Monday, August 4, 2008

Drug Addiction Affects Everyone

It was a sentencing regime forged by fear and tinged with racism.

But local drug expert Herb Delaney said the decision earlier this year to bring crack cocaine sentencing guidelines in line with long-standing guidelines governing sentencing for powder cocaine offenses makes sense and is about two decades overdue.

Delaney, director of Kankakee's Duane Dean Prevention and Treatment Center, said public hysteria whipped up in the middle 1980s over the arrival of crack cocaine on America's streets prevented calmer voices from stepping up to say "let's see how much truth there is to this.
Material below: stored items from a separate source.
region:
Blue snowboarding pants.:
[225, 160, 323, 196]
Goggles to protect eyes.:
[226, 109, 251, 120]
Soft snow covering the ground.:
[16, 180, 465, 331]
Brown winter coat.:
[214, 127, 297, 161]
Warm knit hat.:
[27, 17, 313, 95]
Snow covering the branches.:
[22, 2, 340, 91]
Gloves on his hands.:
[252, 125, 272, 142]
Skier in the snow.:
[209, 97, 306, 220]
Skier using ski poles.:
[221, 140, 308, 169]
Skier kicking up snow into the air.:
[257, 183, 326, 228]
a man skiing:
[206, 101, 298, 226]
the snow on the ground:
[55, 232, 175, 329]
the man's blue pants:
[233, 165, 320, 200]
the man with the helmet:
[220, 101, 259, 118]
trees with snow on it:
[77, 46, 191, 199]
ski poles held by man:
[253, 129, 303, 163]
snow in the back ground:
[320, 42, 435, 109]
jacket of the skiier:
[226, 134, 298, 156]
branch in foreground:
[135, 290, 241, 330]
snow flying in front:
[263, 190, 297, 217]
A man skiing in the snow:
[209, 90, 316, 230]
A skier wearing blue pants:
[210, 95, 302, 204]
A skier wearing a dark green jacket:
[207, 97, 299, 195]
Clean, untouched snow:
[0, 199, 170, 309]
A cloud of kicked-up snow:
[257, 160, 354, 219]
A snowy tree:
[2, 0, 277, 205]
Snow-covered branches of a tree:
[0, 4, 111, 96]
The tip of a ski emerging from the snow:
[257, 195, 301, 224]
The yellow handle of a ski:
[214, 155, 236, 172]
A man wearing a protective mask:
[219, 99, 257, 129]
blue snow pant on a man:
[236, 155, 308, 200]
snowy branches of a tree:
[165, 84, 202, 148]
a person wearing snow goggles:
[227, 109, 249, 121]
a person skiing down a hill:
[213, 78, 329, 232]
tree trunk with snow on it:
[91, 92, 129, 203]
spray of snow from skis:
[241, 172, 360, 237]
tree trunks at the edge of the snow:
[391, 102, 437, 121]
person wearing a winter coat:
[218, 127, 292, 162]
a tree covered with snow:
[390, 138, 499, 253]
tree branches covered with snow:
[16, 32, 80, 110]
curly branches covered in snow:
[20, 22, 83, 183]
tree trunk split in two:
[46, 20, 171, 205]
"I remember when watching some of the documentaries on crack cocaine, the allegation that an individual became addicted after the first use of crack cocaine -- while it does happen, it sometimes doesn't. It depends on the psychological makeup of the person," said Delaney. "I think some very influential politicians pushed it pretty hard."

But civil liberties groups and some judges claimed, correctly, that the vast majority of those catching the stiffer crack cocaine trafficking sentences were black, rousing the worry that crack cocaine penalties were self-evidently racist.

The U.S. Sentencing Commission's recent decision to bring crack trafficking sentences in line with powder cocaine trafficking sentences removes that taint, but Delaney said the problem of addiction remains a community-wide concern -- one that knows no color barrier.

"Some personal observations of mine: In driving through areas in Kankakee, I see pushers. They have their turf, so to speak. They're minorities, mostly. But what I also see is that the greatest number of their clients are young, white, middle-class people.

"But when you talk to the community at large about addiction, there seems to be an attitude that drug use and addiction is only a problem in certain parts of the city," said Delaney.

To come close to solving a community's drug woes, said Delaney, it's necessary to "work across those lines, between the sellers and the users of drugs, and not just those who sell drugs."

Without an even-handed approach, Delaney warned, politicians may continue to confect laws that are "skewed" in ways that impact most heavily on minority communities.

Street names

Cocaine goes by the street names of coke, snow, flake, blow and many others.

Statistics & trends

In 2006, six million Americans ages 12 and older had abused cocaine in any form and 1.5 million had abused crack at least once in the year prior to being surveyed.

The National Institute on Drug Abuse-funded 2007 Monitoring the Future Study showed that 2 percent of eighth-grade students, 3.4 percent of 10th-graders, and 5.2 percent of 12th-graders had abused cocaine in any form, and 1.3 percent of eighth-graders, 1.3 percent of 10th-graders and 1.9 percent of 12th-graders had abused crack at least once in the year prior to being surveyed.